Es muy fácil, amigo mío, y también típico de los hombres, denigrar el tiempo en que uno vive. Pero considera que no es la paz universal la que arruina las grandes naturalezas, sino más bien esta guerra interminable que reina entre nuestros deseos y, por Zeus, esas pasiones que han ocupado la vida presente para saquearla hasta sus cimientos. El amor al dinero que insaciablemente sufrimos y el amor al placer nos esclavizan o más bien diríamos, nos echan a pique cuerpo y alma, porque la afección por el oro es una enfermedad degradante, y el amor al placer, lo más innoble. Y, bien pensado, si se venera o, mejor dicho, diviniza la riqueza sin límite, no sé cómo se podrá evitar la entrada en nuestras almas de los males que van con ella.

Porque al mismo paso que la riqueza sin tasa ni contención, viene el despilfarro, y conforme a aquella abre las puertas de las ciudades y las casas, este también entra y se instala en su compañía. Como dicen los sabios, en cuanto cavan su madriguera en la vida de los hombres rápidamente se entregan a la reproducción, y engendran la pretenciosidad, la vanidad y la insolencia, que son sus hijas, no desde luego bastardas, sino legítimas.
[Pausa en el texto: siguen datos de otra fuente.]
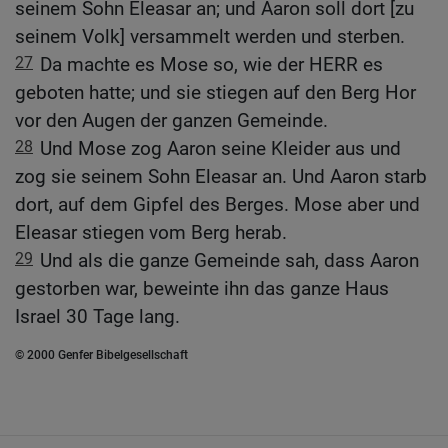
seinem Sohn Eleasar an; und Aaron soll dort [zu
seinem Volk] versammelt werden und sterben.
27
Da machte es Mose so, wie der HERR es
geboten hatte; und sie stiegen auf den Berg Hor
vor den Augen der ganzen Gemeinde.
28
Und Mose zog Aaron seine Kleider aus und
zog sie seinem Sohn Eleasar an. Und Aaron starb
dort, auf dem Gipfel des Berges. Mose aber und
Eleasar stiegen vom Berg herab.
29
Und als die ganze Gemeinde sah, dass Aaron
gestorben war, beweinte ihn das ganze Haus
Israel 30 Tage lang.
© 2000 Genfer Bibelgesellschaft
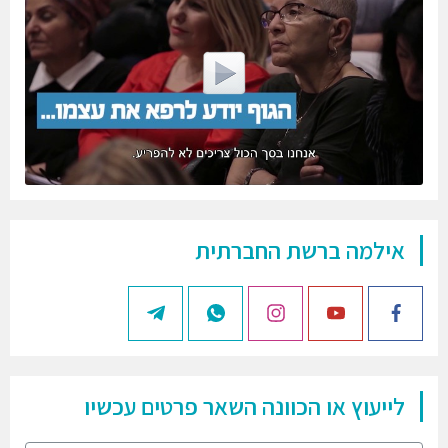
אילמה ברשת החברתית
לייעוץ או הכוונה השאר פרטים עכשיו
Si esas criaturas de la riqueza llegan a la madurez, rápidamente generan en las almas unas tiranas implacables, que son la soberbia, la transgresión de la ley y la falta de vergüenza. Es inexorable que suceda así, y que los hombres carezcan de altura de miras, y no tengan en cuenta su reputación, de modo que se vaya consumando gradualmente la ruina de sus vidas, y se marchiten y desvanezcan las grandezas del alma, y se origine lo indeseable en cuanto lo perecedero se admira extremadamente y no se permite que progrese lo inmortal […]
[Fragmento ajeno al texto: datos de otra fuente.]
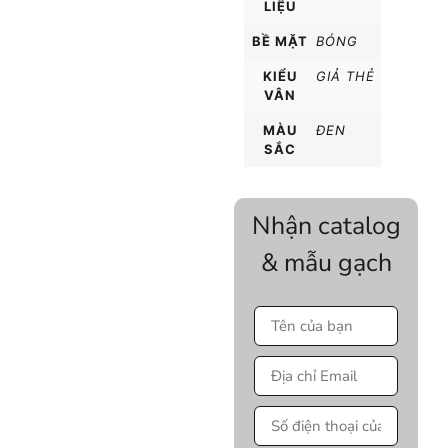
LIỆU
BỀ MẶT
BÓNG
KIỂU
GIẢ THẺ
VÂN
MÀU
ĐEN
SẮC
Nhận catalog
& mẫu gạch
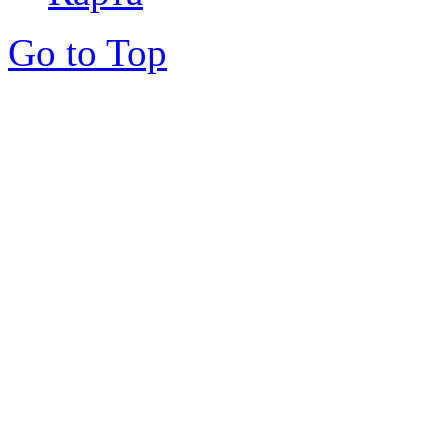
Go to Top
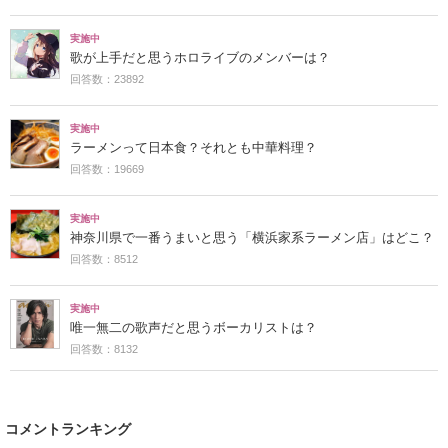
実施中
歌が上手だと思うホロライブのメンバーは？
回答数：23892
実施中
ラーメンって日本食？それとも中華料理？
回答数：19669
実施中
神奈川県で一番うまいと思う「横浜家系ラーメン店」はどこ？
回答数：8512
実施中
唯一無二の歌声だと思うボーカリストは？
回答数：8132
コメントランキング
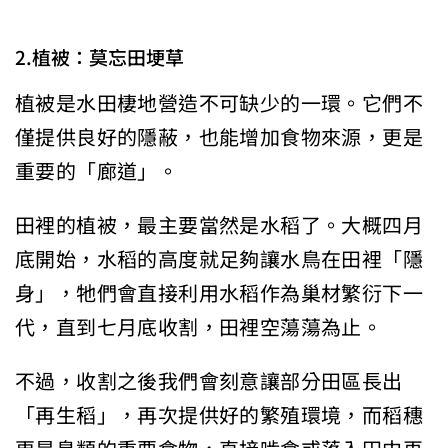
2.植被：莫忘田埂草
植被是水田棲地營造不可缺少的一環。它們不
僅提供良好的隱蔽，也能增加食物來源，更是
重要的「廊道」。
田裡的植被，最主要當然是水稻了。大概四月
底開始，水稻的高度就足夠讓水鳥在田裡「隱
身」，牠們會直接利用水稻作為巢材繁衍下一
代，直到七月底收割，田裡空蕩蕩為止。
不過，收割之後我們會刻意讓部分田區長出
「再生稻」，再次提供好的繁殖環境，而稻穗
[…] La perdición de los talentos actuales se debe a la superficialidad en que pasamos la vida, pues solo trabajamos y estudiamos por la alabanza y el placer, no por un motivo digno de emulación y respecto.
Reseña
Cualquiera que lea este texto sin conocer su datación o su autor puede pensar que es contemporáneo de los hechos del presente. Esta es la grandeza de los clásicos. No están sujetos a modas, puesto que abordan cuestiones profundas, que afectan a nuestra naturaleza humana. Proponen respuestas a problemas universales y atemporales. Esta realidad es la que otorga valor al fragmento transcrito del De lo sublime, de Longino, traducido por Eduardo Gil Bera para la editorial Acantilado.
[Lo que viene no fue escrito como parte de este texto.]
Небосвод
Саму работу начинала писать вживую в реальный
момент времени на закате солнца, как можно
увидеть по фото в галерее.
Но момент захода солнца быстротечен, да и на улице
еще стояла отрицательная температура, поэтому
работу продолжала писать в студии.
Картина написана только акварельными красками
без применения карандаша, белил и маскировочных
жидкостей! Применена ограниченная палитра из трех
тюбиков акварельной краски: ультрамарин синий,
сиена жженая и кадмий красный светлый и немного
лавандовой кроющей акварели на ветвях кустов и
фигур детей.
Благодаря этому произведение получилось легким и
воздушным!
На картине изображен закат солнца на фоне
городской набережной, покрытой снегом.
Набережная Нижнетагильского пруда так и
Se trata de una obra breve, en la que el autor, un preceptor literario de lengua griega del que poco más sabemos, dirige una serie de instrucciones a Postumio Terenciano en el siglo I d.C. Sus recomendaciones tienen el objeto de descubrir al alumnos las razones por las que una obra literaria se convierte en sublime, pero tras ellas, encontramos perlas de sabiduría tan profundas como la de este fragmento del capítulo XLIV, que todavía hoy, transcurridos veinte siglos desde que fueran escritas, siguen teniendo el mismo sentido que tenían entonces. Se trata de una obra muy corta, fácil de leer y, sobre todo, que nos mueve a la reflexión. Muy recomendable para encarar estos tiempos con algo más de espíritu crítico.